En 1990 à Paris, alors que l'épidémie de sida produit chaque jour plus de ravages, des prostituées se mobilisent et interpellent les pouvoirs publics. Huit grands cahiers jaunes à la couverture toilée circulent rue Saint-Denis et au-delà, sur les boulevards périphériques ou chez les marcheuses des Champs Élysées : les femmes y écrivent des « lettres de confidences » pour témoigner des conditions d'exercice de leur métier.
Cette parole est rare. Fragile, elle fait surgir une réalité diverse et incarnée, violente et ordinaire : bataille du préservatif, peurs et rivalités, mais aussi dignité et revendication de droits et d'un statut social. Car les lettres recèlent aussi la force de l'écrit. C'est un exemple remarquable d'empowerment dans l'histoire des femmes, la naissance d'une conscience collective à l'issue heureuse : la création du Bus des femmes, première association de santé communautaire de prostituées, dirigée par des prostituées.
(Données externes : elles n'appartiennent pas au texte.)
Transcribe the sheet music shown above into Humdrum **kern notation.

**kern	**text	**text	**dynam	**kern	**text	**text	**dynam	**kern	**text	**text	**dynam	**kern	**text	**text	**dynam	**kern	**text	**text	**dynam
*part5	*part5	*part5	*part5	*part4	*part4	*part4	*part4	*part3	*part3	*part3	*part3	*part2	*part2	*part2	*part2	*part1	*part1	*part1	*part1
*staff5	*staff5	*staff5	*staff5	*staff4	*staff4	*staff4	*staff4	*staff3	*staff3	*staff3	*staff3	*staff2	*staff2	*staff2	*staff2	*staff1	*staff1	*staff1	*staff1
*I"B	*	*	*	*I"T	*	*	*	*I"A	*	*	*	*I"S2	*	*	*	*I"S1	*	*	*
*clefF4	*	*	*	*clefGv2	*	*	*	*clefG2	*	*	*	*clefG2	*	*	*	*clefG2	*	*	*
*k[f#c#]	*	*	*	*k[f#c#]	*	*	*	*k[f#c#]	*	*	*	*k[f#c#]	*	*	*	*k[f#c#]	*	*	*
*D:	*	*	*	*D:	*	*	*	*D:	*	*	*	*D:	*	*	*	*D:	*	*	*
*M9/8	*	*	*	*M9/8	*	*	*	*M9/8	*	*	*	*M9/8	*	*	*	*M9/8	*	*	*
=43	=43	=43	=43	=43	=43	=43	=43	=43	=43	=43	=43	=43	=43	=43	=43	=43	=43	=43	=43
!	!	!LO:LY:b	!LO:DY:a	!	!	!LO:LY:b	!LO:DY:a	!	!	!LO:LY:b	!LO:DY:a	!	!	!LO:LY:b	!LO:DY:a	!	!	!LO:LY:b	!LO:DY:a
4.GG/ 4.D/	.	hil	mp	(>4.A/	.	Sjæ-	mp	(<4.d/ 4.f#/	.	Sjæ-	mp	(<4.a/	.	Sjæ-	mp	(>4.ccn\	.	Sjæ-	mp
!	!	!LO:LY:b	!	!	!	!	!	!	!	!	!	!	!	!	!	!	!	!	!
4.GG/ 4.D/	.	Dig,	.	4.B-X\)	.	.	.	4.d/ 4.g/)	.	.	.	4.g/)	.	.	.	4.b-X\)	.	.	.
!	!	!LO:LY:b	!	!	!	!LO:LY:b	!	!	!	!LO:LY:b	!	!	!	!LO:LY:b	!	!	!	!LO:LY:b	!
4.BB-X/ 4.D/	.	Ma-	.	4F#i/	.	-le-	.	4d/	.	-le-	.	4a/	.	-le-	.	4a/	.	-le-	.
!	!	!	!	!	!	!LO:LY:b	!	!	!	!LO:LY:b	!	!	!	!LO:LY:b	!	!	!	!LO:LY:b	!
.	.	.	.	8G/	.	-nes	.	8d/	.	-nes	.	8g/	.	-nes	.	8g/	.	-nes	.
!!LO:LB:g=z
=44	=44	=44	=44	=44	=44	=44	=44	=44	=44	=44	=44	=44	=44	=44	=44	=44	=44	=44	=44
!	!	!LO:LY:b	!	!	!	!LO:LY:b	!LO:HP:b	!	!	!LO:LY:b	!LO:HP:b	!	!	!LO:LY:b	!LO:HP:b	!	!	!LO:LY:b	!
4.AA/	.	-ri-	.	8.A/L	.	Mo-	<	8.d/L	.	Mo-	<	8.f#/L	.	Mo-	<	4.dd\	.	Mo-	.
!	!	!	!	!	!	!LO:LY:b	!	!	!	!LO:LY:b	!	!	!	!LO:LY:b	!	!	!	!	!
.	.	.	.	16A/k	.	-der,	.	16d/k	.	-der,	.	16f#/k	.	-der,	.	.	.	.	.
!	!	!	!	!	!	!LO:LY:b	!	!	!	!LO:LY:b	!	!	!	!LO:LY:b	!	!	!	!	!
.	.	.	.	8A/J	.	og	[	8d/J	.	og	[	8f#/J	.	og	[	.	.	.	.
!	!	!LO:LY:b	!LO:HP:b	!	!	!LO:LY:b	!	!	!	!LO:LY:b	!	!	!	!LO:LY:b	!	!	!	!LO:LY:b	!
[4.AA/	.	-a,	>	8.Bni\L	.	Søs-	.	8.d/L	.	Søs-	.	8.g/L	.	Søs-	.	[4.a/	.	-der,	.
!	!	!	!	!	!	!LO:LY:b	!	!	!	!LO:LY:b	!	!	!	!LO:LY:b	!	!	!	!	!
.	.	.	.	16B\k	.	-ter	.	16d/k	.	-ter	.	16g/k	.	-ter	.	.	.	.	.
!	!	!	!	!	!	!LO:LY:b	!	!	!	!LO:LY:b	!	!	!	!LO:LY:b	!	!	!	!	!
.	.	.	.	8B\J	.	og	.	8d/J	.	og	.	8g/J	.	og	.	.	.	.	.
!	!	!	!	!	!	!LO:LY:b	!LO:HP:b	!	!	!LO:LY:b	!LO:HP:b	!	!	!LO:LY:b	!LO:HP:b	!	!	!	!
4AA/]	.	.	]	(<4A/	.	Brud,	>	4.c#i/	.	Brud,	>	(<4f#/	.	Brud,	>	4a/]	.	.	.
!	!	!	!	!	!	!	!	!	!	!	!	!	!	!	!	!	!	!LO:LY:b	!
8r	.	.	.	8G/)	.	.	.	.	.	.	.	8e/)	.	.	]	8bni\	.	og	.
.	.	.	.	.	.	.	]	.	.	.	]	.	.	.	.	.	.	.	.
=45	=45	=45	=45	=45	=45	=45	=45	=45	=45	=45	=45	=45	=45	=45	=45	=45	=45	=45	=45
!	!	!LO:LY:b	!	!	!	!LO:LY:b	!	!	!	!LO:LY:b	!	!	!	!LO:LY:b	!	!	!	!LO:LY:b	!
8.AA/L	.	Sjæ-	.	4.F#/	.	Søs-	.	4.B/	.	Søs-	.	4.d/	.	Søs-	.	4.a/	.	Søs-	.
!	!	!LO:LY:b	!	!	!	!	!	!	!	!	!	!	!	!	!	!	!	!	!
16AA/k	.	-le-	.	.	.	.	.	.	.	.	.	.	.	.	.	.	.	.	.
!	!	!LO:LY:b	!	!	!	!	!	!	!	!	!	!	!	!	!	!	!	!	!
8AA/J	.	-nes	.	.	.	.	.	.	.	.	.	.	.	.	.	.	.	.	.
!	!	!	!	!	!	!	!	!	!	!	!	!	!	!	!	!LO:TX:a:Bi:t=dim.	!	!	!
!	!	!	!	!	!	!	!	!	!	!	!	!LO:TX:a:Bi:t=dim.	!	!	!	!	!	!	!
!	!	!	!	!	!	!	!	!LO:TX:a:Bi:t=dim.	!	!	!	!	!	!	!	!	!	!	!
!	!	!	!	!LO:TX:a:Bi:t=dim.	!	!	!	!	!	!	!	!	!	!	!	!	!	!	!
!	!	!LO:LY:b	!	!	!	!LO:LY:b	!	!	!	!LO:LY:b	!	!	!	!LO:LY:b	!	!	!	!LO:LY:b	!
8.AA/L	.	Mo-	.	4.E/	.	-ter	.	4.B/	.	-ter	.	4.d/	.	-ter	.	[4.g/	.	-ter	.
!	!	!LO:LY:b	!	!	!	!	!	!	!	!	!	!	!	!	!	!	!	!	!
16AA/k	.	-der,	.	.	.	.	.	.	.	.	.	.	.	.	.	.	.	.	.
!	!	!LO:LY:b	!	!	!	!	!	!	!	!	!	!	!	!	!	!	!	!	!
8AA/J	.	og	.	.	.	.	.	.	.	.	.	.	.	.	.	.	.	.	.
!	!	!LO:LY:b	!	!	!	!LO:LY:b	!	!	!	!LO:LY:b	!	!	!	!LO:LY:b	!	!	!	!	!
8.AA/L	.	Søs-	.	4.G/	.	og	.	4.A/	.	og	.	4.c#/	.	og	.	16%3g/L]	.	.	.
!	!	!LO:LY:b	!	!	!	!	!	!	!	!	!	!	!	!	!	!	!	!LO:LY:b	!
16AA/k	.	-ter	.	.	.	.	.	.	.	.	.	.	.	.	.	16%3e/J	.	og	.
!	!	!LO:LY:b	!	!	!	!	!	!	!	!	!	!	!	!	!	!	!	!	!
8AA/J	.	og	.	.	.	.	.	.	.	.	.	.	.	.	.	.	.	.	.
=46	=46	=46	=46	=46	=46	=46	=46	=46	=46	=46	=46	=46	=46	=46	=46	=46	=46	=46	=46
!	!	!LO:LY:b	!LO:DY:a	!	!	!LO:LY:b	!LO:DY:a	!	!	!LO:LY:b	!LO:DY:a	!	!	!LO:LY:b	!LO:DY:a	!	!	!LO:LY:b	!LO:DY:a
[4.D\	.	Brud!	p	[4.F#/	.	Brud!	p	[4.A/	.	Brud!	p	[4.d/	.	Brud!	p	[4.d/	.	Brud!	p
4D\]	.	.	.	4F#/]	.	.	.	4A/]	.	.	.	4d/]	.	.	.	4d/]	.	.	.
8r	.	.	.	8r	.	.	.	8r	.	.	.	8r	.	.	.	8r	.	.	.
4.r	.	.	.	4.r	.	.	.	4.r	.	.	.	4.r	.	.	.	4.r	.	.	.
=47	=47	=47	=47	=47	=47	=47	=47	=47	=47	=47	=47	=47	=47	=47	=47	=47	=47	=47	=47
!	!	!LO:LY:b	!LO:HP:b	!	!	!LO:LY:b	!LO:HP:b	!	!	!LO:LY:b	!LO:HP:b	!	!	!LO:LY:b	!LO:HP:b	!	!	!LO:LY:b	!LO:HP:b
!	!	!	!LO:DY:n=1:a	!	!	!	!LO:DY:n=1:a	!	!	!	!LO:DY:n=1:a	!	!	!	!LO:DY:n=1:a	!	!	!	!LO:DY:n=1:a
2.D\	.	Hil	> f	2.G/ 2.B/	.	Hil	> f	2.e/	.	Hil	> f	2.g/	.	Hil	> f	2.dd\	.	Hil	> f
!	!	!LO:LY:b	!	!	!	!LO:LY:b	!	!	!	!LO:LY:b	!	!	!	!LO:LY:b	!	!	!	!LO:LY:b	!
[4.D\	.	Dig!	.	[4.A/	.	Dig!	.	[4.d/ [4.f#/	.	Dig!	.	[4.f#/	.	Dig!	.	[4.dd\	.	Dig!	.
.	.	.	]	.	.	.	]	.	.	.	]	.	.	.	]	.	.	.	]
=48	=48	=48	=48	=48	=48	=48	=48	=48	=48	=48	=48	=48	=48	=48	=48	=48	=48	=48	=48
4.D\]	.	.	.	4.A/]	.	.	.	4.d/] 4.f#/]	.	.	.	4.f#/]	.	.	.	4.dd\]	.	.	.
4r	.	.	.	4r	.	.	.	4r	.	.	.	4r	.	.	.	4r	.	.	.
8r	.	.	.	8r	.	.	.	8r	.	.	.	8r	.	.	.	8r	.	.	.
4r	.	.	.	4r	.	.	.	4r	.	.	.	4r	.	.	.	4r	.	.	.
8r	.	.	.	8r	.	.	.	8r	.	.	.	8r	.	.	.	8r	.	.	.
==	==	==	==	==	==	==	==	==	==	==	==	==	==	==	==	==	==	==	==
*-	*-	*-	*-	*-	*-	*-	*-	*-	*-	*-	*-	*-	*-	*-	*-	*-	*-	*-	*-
Bien loin des fantasmes et des débats campés dans l'arbitraire, cet épisode méconnu témoigne de l'histoire des mobilisations citoyennes.
Un document extraordinaire présenté et commenté par des actrices de l'aventure : la sociologue Anne Coppel qui se mit au service de cette recherche-action, Lydia Braggiotti qui en fut la cheffe de projet et Malika Amaouche, héritière avec Act Up de ce combat.